Continue the commentary on the draft Gender Pay Gap Regulations and the consultation Response, starting after its last sentence.
*** Text under study Section Begins ***
It would be wrong (in fact, outright churlish) to end the year without another poke at the new draft Gender Pay Gap Regulations, or rather the Government Equalities Office’s Response to the public consultation on them.

This is broadly a rehearsal of the different views expressed during that consultation process, mostly concerning the mechanics of how the gap should be calculated, but also containing some pointers towards the likely contents of the promised Guidance to the Regulations. By way of example, the Guidance should clarify that:

  • where a salary is artificially low because the employee has taken advantage of a salary sacrifice scheme (whether for child care, pension or any other purpose) that reduced salary should nonetheless be the one used;

  • the salary should otherwise be calculated pre-deductions, not just of tax or NI or pension contributions, but also other compulsory cash deductions for the employee such as Court-imposed child support or attachment of earnings orders;

  • if you start GPG reporting but then your employee numbers drop “slightly” below the 250 threshold on the next 5 April, then the Guidance will “encourage” (but cannot require) you to keep reporting on a voluntary basis;

  • The Response offers little help on what the employer might say in any “contextual information” it may choose to add as narrative to its GPG report. The Regulations themselves make no provision for this at all, so affected employers really do seem to have a blank sheet here. The suggestion is made in the Response that an employer could for example refer to any “disproportionate” impact on women’s earnings of their sacrificing salary to absorb costs relating to childcare, though no indication of what “disproportionate” means is given. It seems to me that if you have a minimum employee population of 250 then you would need really quite a lot of childcare-driven salary sacrifices to make any meaningful difference, leading to the only slightly cynical view that in your narrative you either list all the circumstances which might lead to any GPG, or none at all.
*** Text under study Section Ends ***
*** Raw data Section Begins ***
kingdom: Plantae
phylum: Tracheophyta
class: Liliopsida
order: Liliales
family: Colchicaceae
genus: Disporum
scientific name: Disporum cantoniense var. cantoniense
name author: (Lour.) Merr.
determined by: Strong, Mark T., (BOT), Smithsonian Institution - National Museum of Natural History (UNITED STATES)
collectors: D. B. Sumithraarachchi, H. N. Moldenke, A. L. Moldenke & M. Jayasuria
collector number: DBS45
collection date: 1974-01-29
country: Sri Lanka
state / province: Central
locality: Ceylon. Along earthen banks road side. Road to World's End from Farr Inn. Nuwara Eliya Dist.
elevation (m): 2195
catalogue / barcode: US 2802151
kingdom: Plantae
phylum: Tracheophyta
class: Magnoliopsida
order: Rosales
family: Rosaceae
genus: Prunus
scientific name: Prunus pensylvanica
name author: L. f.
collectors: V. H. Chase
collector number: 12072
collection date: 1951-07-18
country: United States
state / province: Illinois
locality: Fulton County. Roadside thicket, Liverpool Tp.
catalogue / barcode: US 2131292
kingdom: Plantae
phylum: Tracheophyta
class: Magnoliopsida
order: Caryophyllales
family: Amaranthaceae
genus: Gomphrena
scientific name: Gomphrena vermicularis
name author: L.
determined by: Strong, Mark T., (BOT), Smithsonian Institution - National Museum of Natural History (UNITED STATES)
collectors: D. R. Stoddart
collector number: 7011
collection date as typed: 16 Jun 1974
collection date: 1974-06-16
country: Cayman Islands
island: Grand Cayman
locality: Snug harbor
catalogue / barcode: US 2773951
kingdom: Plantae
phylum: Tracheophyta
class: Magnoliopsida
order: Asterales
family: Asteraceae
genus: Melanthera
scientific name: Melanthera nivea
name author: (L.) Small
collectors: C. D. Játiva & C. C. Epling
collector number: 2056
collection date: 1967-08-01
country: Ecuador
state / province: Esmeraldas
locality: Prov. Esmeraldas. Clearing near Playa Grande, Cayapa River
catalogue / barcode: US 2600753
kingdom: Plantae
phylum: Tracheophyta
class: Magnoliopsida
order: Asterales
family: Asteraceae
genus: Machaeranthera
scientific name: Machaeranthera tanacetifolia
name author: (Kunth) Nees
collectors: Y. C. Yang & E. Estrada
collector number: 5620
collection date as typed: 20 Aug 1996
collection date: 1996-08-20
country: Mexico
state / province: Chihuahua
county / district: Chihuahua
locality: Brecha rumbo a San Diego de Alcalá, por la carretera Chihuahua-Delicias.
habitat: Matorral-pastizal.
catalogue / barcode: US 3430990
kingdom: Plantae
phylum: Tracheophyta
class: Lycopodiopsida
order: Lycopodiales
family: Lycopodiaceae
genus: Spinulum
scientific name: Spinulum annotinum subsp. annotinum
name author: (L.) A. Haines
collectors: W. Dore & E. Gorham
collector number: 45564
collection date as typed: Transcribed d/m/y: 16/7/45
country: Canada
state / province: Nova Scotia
*** Raw data Section Ends ***
> **Task output**:
But fear not, weary employers of Britain, since help with all of this is at hand. The Response document thrillingly promises “a package of support to help employers calculate and address their GPG” including in particular, a “campaign of myth-busting UK-wide events and multi-media guidance”.   Something in you just withers, doesn’t it?

So what are all these GPG “myths” that need busting across the UK exactly? I can think of only two – (i) that the degree of forensic granularity required by the Regulations is remotely  justified by the limited educational value of the end result, and (ii) that having a GPG is necessarily indicative in any way of unlawful discrimination by the employer.  Sadly, the first of these would be too embarrassing for the Government to admit so soon, and the second cannot be busted since the maintenance of that myth is integral to the Regulations having any effect at all. Without the public pressure generated by the misconception that a material gender pay gap is a clear sign of something having gone wrong, the Regulations have no teeth.

We can be sure that somewhere tucked away in the Guidance there will be a statement that a GPG doesn’t necessarily mean unlawful discrimination, but all the rest of it will almost certainly do its best to blur the line between law and good practice on one hand and cosmetics and legal equality on the other. After all, said John F. Kennedy, “the great enemy of the truth is very often not the lie….but the myth, persistent, persuasive and unrealistic. Belief in myths allows the comfort of opinion without the discomfort of thought”. Remarkably prescient to come up with this over half a century before the GPG Regs, I do think.